On May 4, Twobadour (aka Anand Venkateswaran), one of the figures behind Metapurse, made public the details of the promised next chapter in the B.20 story while being interviewed by crypto enthusiast Alegria on a Twitch stream.

Screenshot from the 'Inside B.20: Episode 4' watch party, and the ensuing conversation where Twobadour announced the B.20 "masterkey" sale.

Screenshot from the ‘Inside B.20: Episode 4’ watch party, and the ensuing conversation where Twobadour announced the B.20 “masterkey” sale.

The plan? Metapurse is promising to go forward with a facet of its smart contract which will allow control of all of B.20’s assets, including the 20 Beeple artworks the fund purchased last December, to be sold with a minimum bid of $58 million. (A representative from Metapurse writes to say that the “buyout” option has been an aspect of the B.20 project since its inception.)

Twobadour was at pains to stress that the potential “buyout” of B.20 would not be a “yard sale” of the assets. “B.20 is one single idea and therefore one single NFT,” he explained. “What’s going to be auctioned off when the buyout goes live is the master key of the experience—one single NFT. We call it the ‘B.20 master key.’ And only the owner of this B.20 master key has any right over the B.20 experience.”

He went on to boast that if it hit the target price, the “master key” would be “the second most valuable NFT ever.”

The first, by far, was the record-shattering $69 million Christie’s sale, paid for by the Metapurse fund itself. The fund’s managers would therefore seem to be counting on someone other than themselves to compete with the high expectations that they themselves created.

Screenshot of the lobby of the B.20 Museum in CryptoVoxels.

Screenshot of the lobby of the B.20 Museum in CryptoVoxels.

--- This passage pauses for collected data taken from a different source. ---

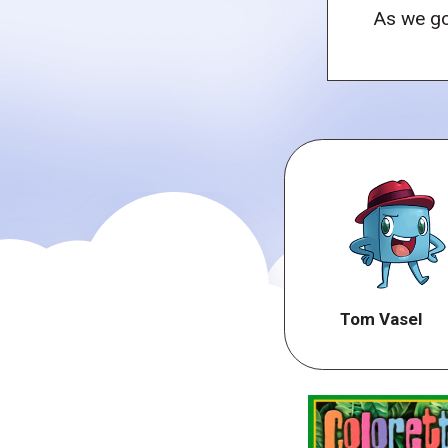
As we go
Tom Vasel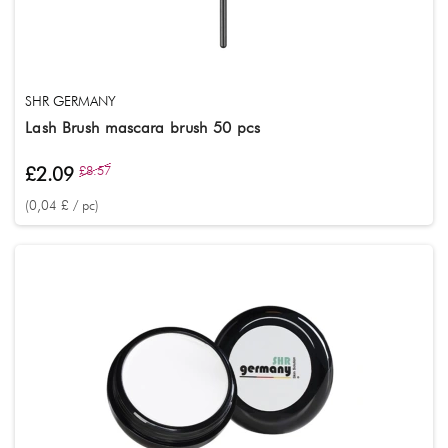
SHR GERMANY
Lash Brush mascara brush 50 pcs
£2.09
£8.57
(0,04 £ / pc)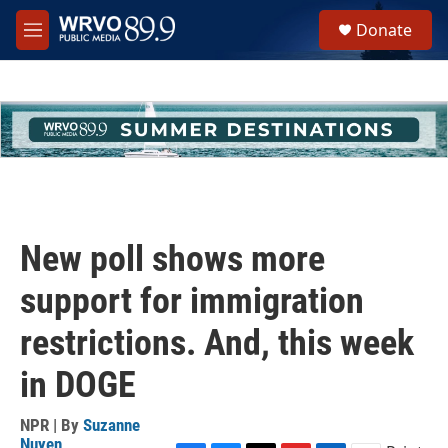
Skip to main content
S
Donate
e
M
a
e
r
n
c
u
h
u
e
r
y
New poll shows more
support for immigration
restrictions. And, this week
in DOGE
NPR | By
Suzanne
Nuyen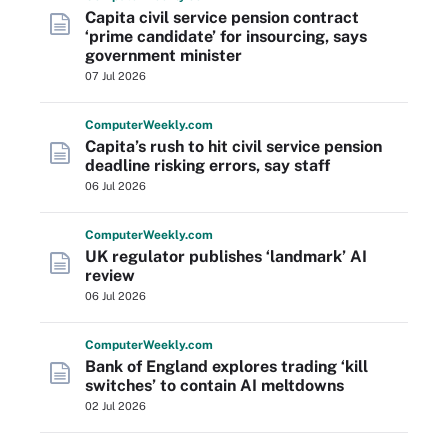
Capita civil service pension contract
‘prime candidate’ for insourcing, says
government minister
07 Jul 2026
Computer
Weekly
.com
Capita’s rush to hit civil service pension
deadline risking errors, say staff
06 Jul 2026
Computer
Weekly
.com
UK regulator publishes ‘landmark’ AI
review
06 Jul 2026
Computer
Weekly
.com
Bank of England explores trading ‘kill
switches’ to contain AI meltdowns
02 Jul 2026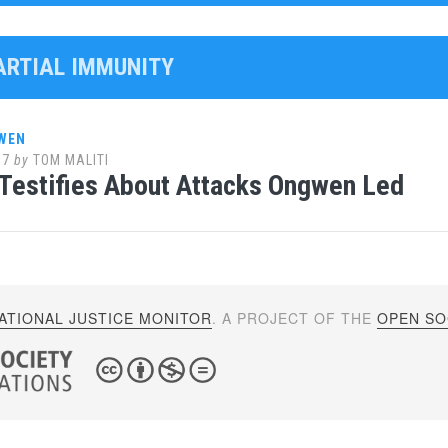
PARTIAL IMMUNITY
WEN
17
by
TOM MALITI
Testifies About Attacks Ongwen Led
ATIONAL JUSTICE MONITOR
. A PROJECT OF THE
OPEN SOC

To be clear, the new proposed “B.20 master key” NFT does not include Beeple’s Everydays — The First 5,000 Days from Christie’s. A proposal for the B.20 buyout listed the associated assets, besides the 20 Beeple NFTs, as follows: the virtual plots of land they have bought in the online worlds of Decentraland, Cryptovoxels, and Somnium Space; the virtual museum structures built on these plots of land to showcase the Beeple works (I previously reviewed the B.20 museum in Cryotovoxels); and an original soundscape created for the virtual museums by the DJ 3LAU.

As a peculiar footnote, Twobadour made the announcement of the $58 million “master key” after the debut of episode four of Inside B.20, a self-produced documentary series recounting Metapurse’s attempt to make B.20’s tokenized digital art ownership scheme a reality.

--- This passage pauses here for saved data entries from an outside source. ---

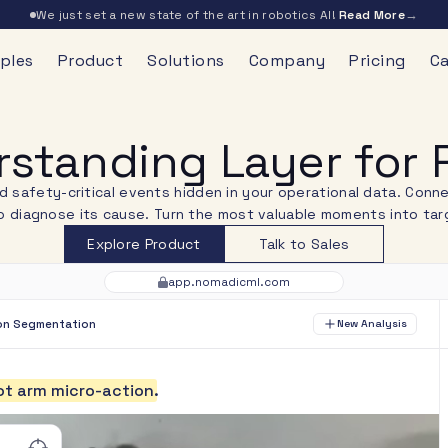
→
We just set a new state of the art in robotics AI!
Read More
ples
Product
Solutions
Company
Pricing
Ca
standing Layer for P
nd safety-critical events hidden in your operational data. Con
 diagnose its cause. Turn the most valuable moments into targ
Explore Product
Talk to Sales
app.nomadicml.com
on Segmentation
New Analysis
o
t
a
r
m
m
i
c
r
o
-
a
c
t
i
o
n
.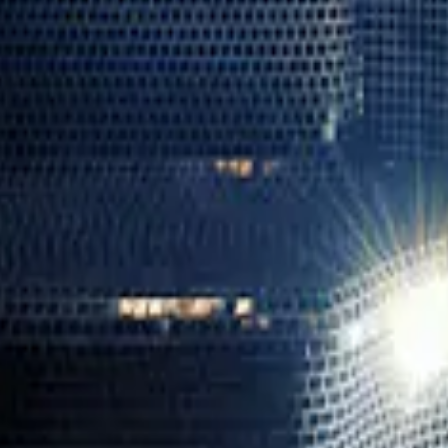
Blue Lagoon Iceland
→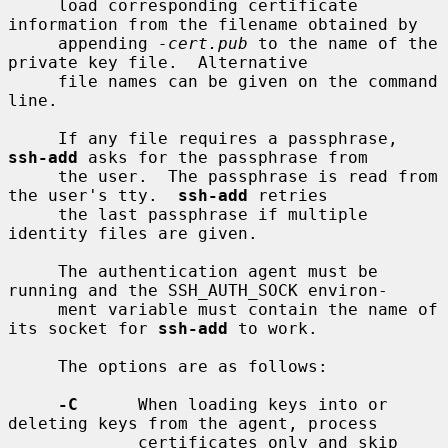
     load corresponding certificate 
information from the filename obtained by

     appending 
-cert.pub
 to the name of the 
private key file.  Alternative

     file names can be given on the command 
line.

     If any file requires a passphrase, 
ssh-add
 asks for the passphrase from

     the user.  The passphrase is read from 
the user's tty.  
ssh-add
 retries

     the last passphrase if multiple 
identity files are given.

     The authentication agent must be 
running and the SSH_AUTH_SOCK environ-

     ment variable must contain the name of 
its socket for 
ssh-add
 to work.

     The options are as follows:

-C
      When loading keys into or 
deleting keys from the agent, process

             certificates only and skip 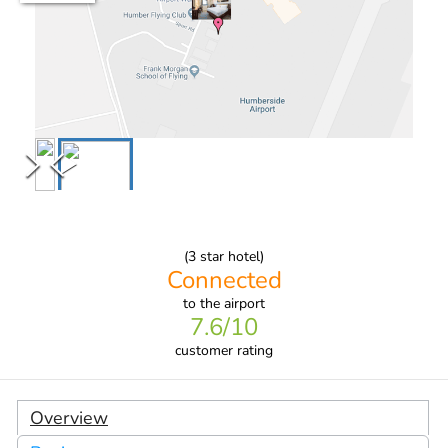
(
3
star hotel)
Connected
to
the airport
7.6
/10
customer rating
Overview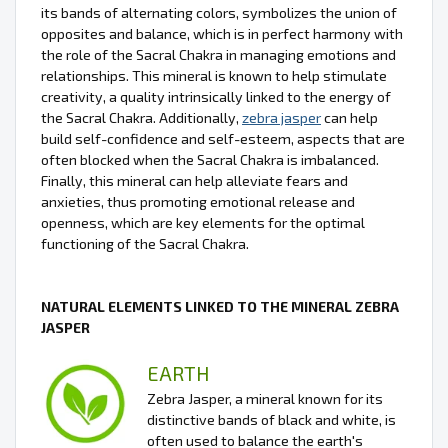
its bands of alternating colors, symbolizes the union of
opposites and balance, which is in perfect harmony with
the role of the Sacral Chakra in managing emotions and
relationships. This mineral is known to help stimulate
creativity, a quality intrinsically linked to the energy of
the Sacral Chakra. Additionally,
zebra jasper
can help
build self-confidence and self-esteem, aspects that are
often blocked when the Sacral Chakra is imbalanced.
Finally, this mineral can help alleviate fears and
anxieties, thus promoting emotional release and
openness, which are key elements for the optimal
functioning of the Sacral Chakra.
NATURAL ELEMENTS LINKED TO THE MINERAL ZEBRA
JASPER
EARTH
Zebra Jasper, a mineral known for its
distinctive bands of black and white, is
often used to balance the earth's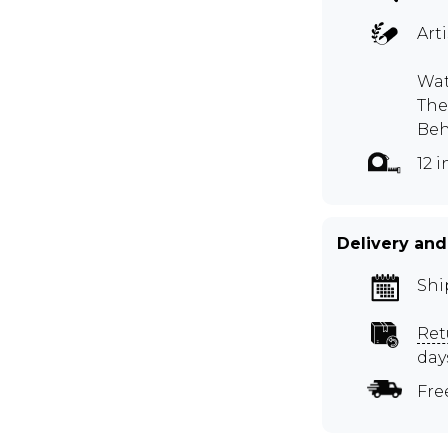
Art
Wat
The
Beh
12 
Delivery and
Shi
Ret
day
Fre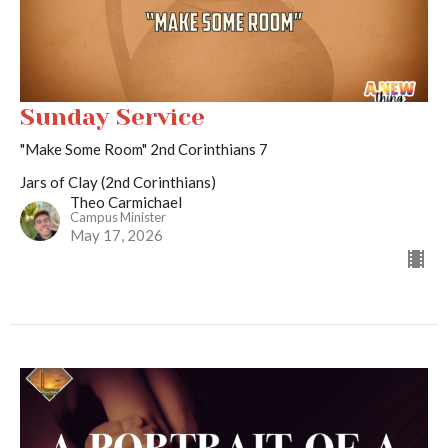
Sunday Service
"Make Some Room" 2nd Corinthians 7
Jars of Clay (2nd Corinthians)
Theo Carmichael
Campus Minister
May 17, 2026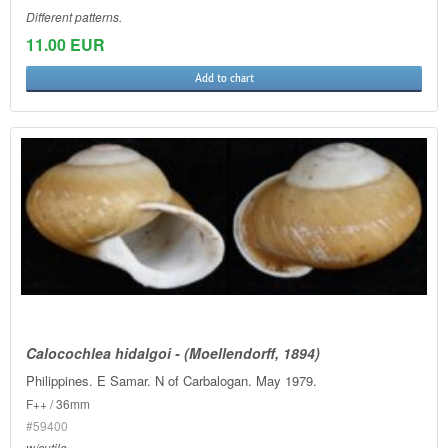
Different patterns.
11.00 EUR
Add to chart
Calocochlea hidalgoi - (Moellendorff, 1894)
Philippines. E Samar. N of Carbalogan. May 1979.
F++ / 36mm
#59400
w/cutile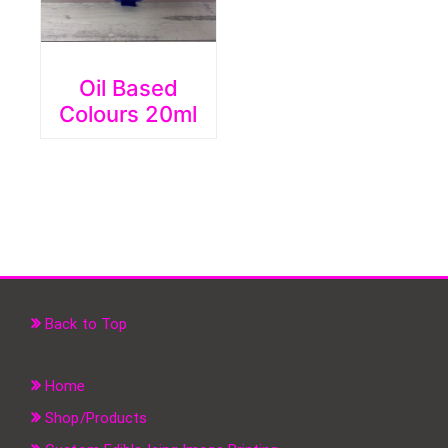
Oil Based
Colours 20ml
Back to Top
Home
Shop/Products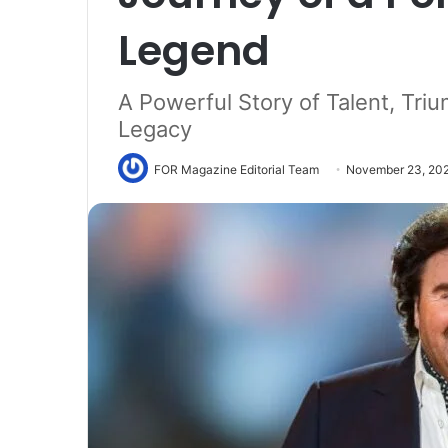
Legend
A Powerful Story of Talent, Tri
Legacy
FOR Magazine Editorial Team
November 23, 20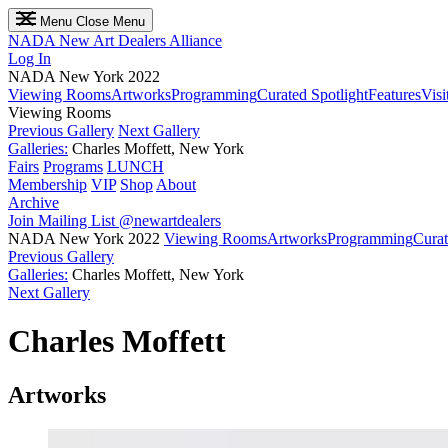
Menu
Close Menu
NADA
New Art Dealers Alliance
Log In
NADA New York 2022
Viewing Rooms
Artworks
Programming
Curated Spotlight
Features
Visi
Viewing Rooms
Previous Gallery
Next Gallery
Galleries:
Charles Moffett, New York
Fairs
Programs
LUNCH
Membership
VIP
Shop
About
Archive
Join Mailing List
@newartdealers
NADA New York 2022
Viewing Rooms
Artworks
Programming
Curat
Previous Gallery
Galleries:
Charles Moffett, New York
Next Gallery
Charles Moffett
Artworks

The previous episode, titled “The Idea Takes Shape,” ended on a cliffhanger. It showed footage of a Zoom call where Twobadour and other players behind B.20 tried to sell Beeple on the idea that offering fractional shares in his work was a good idea. Beeple had expressed skepticism. Episode four, “The Call,” picks up where that one left off. “My main concern off the top of my head is that people might not like this,” the artist says. “My other concern is that other artists will not like this.”

We then watch a lengthy Zoom call where the various members of the B.20 team attempt to win approval from a skeptical Beeple. The pitch session is intercut with title cards with phrases such as, “John Steps Up to the Plate,” “Matthew Takes a Swing,” and “Strike Two” to dramatize the moment.

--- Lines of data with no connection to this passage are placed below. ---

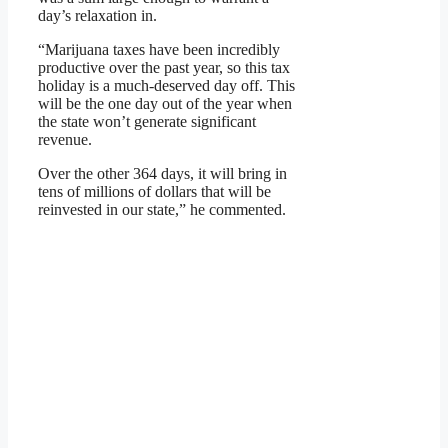
day’s relaxation in.
“Marijuana taxes have been incredibly
productive over the past year, so this tax
holiday is a much-deserved day off. This
will be the one day out of the year when
the state won’t generate significant
revenue.
Over the other 364 days, it will bring in
tens of millions of dollars that will be
reinvested in our state,” he commented.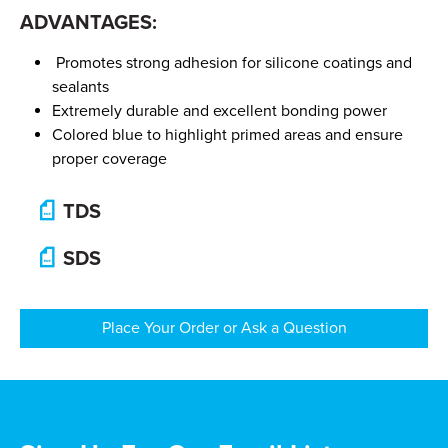
ADVANTAGES:
Promotes strong adhesion for silicone coatings and
sealants
Extremely durable and excellent bonding power
Colored blue to highlight primed areas and ensure
proper coverage
TDS
SDS
Place Your Order or Ask a Question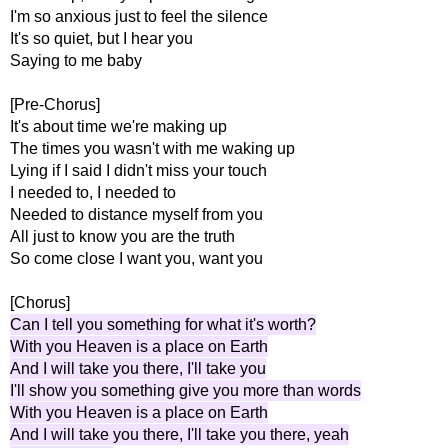
I'm so anxious just to feel the silence
It's so quiet, but I hear you
Saying to me baby
[Pre-Chorus]
It's about time we're making up
The times you wasn't with me waking up
Lying if I said I didn't miss your touch
I needed to, I needed to
Needed to distance myself from you
All just to know you are the truth
So come close I want you, want you
[Chorus]
Can I tell you something for what it's worth?
With you Heaven is a place on Earth
And I will take you there, I'll take you
I'll show you something give you more than words
With you Heaven is a place on Earth
And I will take you there, I'll take you there, yeah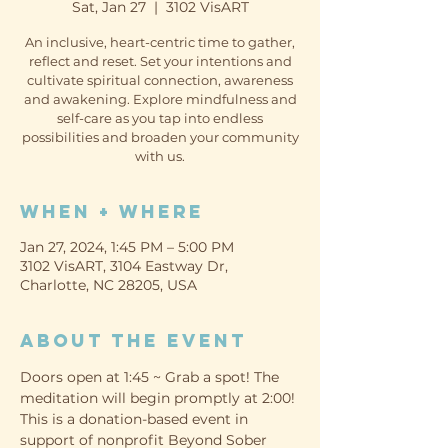
Sat, Jan 27
  |  
3102 VisART
An inclusive, heart-centric time to gather,
reflect and reset. Set your intentions and
cultivate spiritual connection, awareness
and awakening. Explore mindfulness and
self-care as you tap into endless
possibilities and broaden your community
with us.
When + Where
Jan 27, 2024, 1:45 PM – 5:00 PM
3102 VisART, 3104 Eastway Dr,
Charlotte, NC 28205, USA
About the event
Doors open at 1:45 ~ Grab a spot! The 
meditation will begin promptly at 2:00!
This is a donation-based event in 
support of nonprofit Beyond Sober 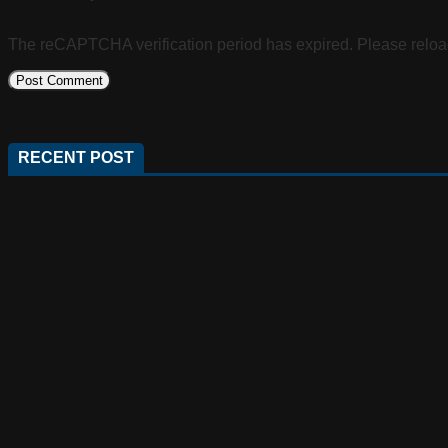
The reCAPTCHA verification period has expired. Please reloa
RECENT POST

The emotional high point of the episode is reached when Twobadour drops the word “motherfucker” into his pitch, making Beeple laugh, and thereby winning him over. The moment is accompanied by the title card “Home Run.”

On the Twitch “watch party” debuting the episode, Twobadour’s interviewer, Alegria, was impressed. “It’s proof right there that sometimes you just need to drop a ‘motherfucker’ to get someone to listen to you,” Alegria raved. “Holy crap, that was a beautiful look at how this all went down.”

 

[5/10/21: This post has been updated to reflect reflect corrections from Metapurse about the price history of the B20 token, the buyout process, and the distinction between B.20 and B20.]